35 Very early in the morning, while it was still dark, Jesus got up, left the house and went off to a solitary place, where he prayed. 36 Simon and his companions went to look for him, 37 and when they found him, they exclaimed: “Everyone is looking for you!”

38 Jesus replied, “Let us go somewhere else—to the nearby villages—so I can preach there also. That is why I have come.” 39 So he traveled throughout Galilee, preaching in their synagogues and driving out demons.


There is more than meets the eye in this handful of verses.  We have a small window into the details of Jesus' prayer life that can be instructive for our own time of prayer.  Four verbs describe Jesus actions to spend time with the Father.  Each underscores that this time was sacred, set apart.  Ironically, this comes on the heels of a busy day where Jesus healed many.  Many of us would feel less inclined to get up early following such a day.  But Jesus knows that the overflow of His  relationship with the Father would be the wellspring of his ministry in the coming day.  

Jesus removes himself from external noise and influences to find the stillness and quiet of being in the Father's presence.  This early morning time leads directly to a clear decision about how he would spend his time and resources in the day ahead.  Rather than returning to the crowds of the previous day, Jesus, counterintuitively decides to head the opposite direction.

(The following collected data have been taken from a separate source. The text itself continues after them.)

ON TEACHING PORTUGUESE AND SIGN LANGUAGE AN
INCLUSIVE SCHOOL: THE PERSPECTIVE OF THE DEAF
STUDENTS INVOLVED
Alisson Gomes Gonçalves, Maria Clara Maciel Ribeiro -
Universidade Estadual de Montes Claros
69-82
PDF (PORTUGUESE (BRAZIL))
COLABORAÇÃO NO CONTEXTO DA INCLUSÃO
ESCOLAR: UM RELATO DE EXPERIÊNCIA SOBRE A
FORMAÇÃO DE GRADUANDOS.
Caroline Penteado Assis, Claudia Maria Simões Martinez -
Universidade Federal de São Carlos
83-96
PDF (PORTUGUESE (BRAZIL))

Removing ourselves regularly from things that compete for our attention to be alone with the Father is the key to living our lives with purpose.  It is in the quiet of God's shadow,  that we remember why we are here.  We remember that it is His agenda, not ours that moves us forward.


What keeps you from finding a regular time and place to be still and alone with the Father?


Father, I confess that I am moved far too often by the noise and chatter around me, seeking to live up to the expectations of others.  In these moments, I rationalize that the pragmatic choice is the best choice.  Teach me to bend my ear attentively to the stillness that persuades me otherwise.